1st patient dosed in Phase 2 trial of efzofitimod for SSc-ILD
Recruiting still underway for proof-of-concept study of aTyr therapy
Dosing has begun in a Phase 2 clinical trial evaluating aTyr Pharma’s efzofitimod, a first-in-class therapy for people with interstitial lung disease (ILD) associated with systemic sclerosis (SSc) — together known as SSc-ILD.
Recruitment for the proof-of-concept EFZO-CONNECT study (NCT05892614), which aims to enroll up to 25 adult patients, is ongoing at sites in Ohio and Louisiana. Additional locations in California, Illinois, Oklahoma, South Carolina, and Texas are expected to open soon.
“We are very pleased to begin patient dosing in EFZO-CONNECT,” Sanjay S. Shukla, MD, president and CEO of aTyr, said in a company press release.
“We believe there is compelling rationale that efzofitimod has the potential to target the underlying disease pathology [development] central to this form of ILD and positively impact lung function and improve outcomes in these patients,” Shukla said.
Scleroderma, or SSc, is marked by an overactive immune system that causes inflammation and fibrosis, or scarring, that can affect the skin, organs, and blood vessels. In ILD, the tissue around the air sacs in the lungs is damaged, leading to disease symptoms such as shortness of breath, a dry cough, and fatigue.

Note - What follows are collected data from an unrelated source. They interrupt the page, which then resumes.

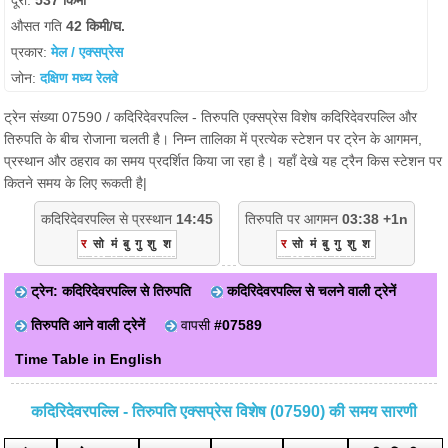
दूरी:
537 किमी
औसत गति
42 किमी/घ.
प्रकार:
मेल / एक्सप्रेस
जोन:
दक्षिण मध्य रेलवे
ट्रेन संख्या 07590 / कदिरिदेवरपल्लि - तिरुपति एक्सप्रेस विशेष कदिरिदेवरपल्लि और
तिरुपति के बीच रोजाना चलती है। निम्न तालिका में प्रत्येक स्टेशन पर ट्रेन के आगमन,
प्रस्थान और ठहराव का समय प्रदर्शित किया जा रहा है। यहाँ देखे यह ट्रैन किस स्टेशन पर
कितने समय के लिए रूकती है|
कदिरिदेवरपल्लि से प्रस्थान
14:45
तिरुपति पर आगमन
03:38 +1n
र
सो
मं
बु
गु
शु
श
र
सो
मं
बु
गु
शु
श
ट्रेन: कदिरिदेवरपल्लि से तिरुपति
कदिरिदेवरपल्लि से चलने वाली ट्रेनें
तिरुपति आने वाली ट्रेनें
वापसी
#07589
Time Table in English
कदिरिदेवरपल्लि - तिरुपति एक्सप्रेस विशेष (07590) की समय सारणी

Current treatment for SSc-ILD involves immunosuppressants to dampen immune responses and anti-inflammatory medications to ease inflammation. Some patients may need oxygen therapy to support breathing. There are, however, no therapies that address the disease’s causes.
“Patients with SSc-ILD have limited treatment options and poor prognosis, with ILD being their leading cause of death,” said Kristin Highland, MD, director of the rheumatic lung disease program at the Cleveland Clinic, in Ohio.
“This study, which evaluates a therapy that targets the inflammatory and fibrotic characteristics of this disease, is an important step forward towards developing a treatment that can potentially improve the prognosis and quality of life for patients in need,” Highland said.
Efzofitimod is designed to modulate neuropilin-2 (NRP2), a protein found at elevated levels in immune cells during inflammatory activity. As such, the therapy has the potential to reduce lung inflammation and scarring in patients with ILD.
According to Shukla, “efzofitimod has been shown preclinically to reduce lung and skin fibrosis in models of SSc, and NRP2, efzofitimod’s binding partner, is expressed in the skin of SSc patients.”
This study, which evaluates a therapy that targets the inflammatory and fibrotic characteristics of this disease, is an important step forward towards developing a treatment that can potentially improve the prognosis and quality of life for patients in need.
EFZO-CONNECT is enrolling patients with active disease or with worsened lung function during the previous year. Participants will be receiving the immunosuppressant mycophenolate mofetil or related compounds as a background regimen.
Given intravenously, or into a vein, the therapy will be administered at doses of 270 mg or 450 mg. The patients will be randomly assigned to one of the two monthly doses of efzofitimod or a placebo for a total of six doses over 28 weeks, or about six months.
The study’s objectives are the therapy’s impact on lung, skin, and systemic (bodywide) manifestations of SSc-ILD, as well as its safety and tolerability.
The medication recently received orphan drug and fast-track designations in the U.S. for its potential to treat SSc-ILD. In the European Union, it was given orphan drug status for SSc.
Efzofitimod also is being tested in EFZO-FIT (NCT05415137), an aTyr-sponsored Phase 3 study for pulmonary sarcoidosis. That condition is characterized by small clumps of inflammatory cells that form in the lungs.
In a previous Phase 1/2 trial (NCT03824392), efzofitimod was found to safely improve lung function and lessen related symptoms such as shortness of breath, cough, and fatigue in pulmonary sarcoidosis patients.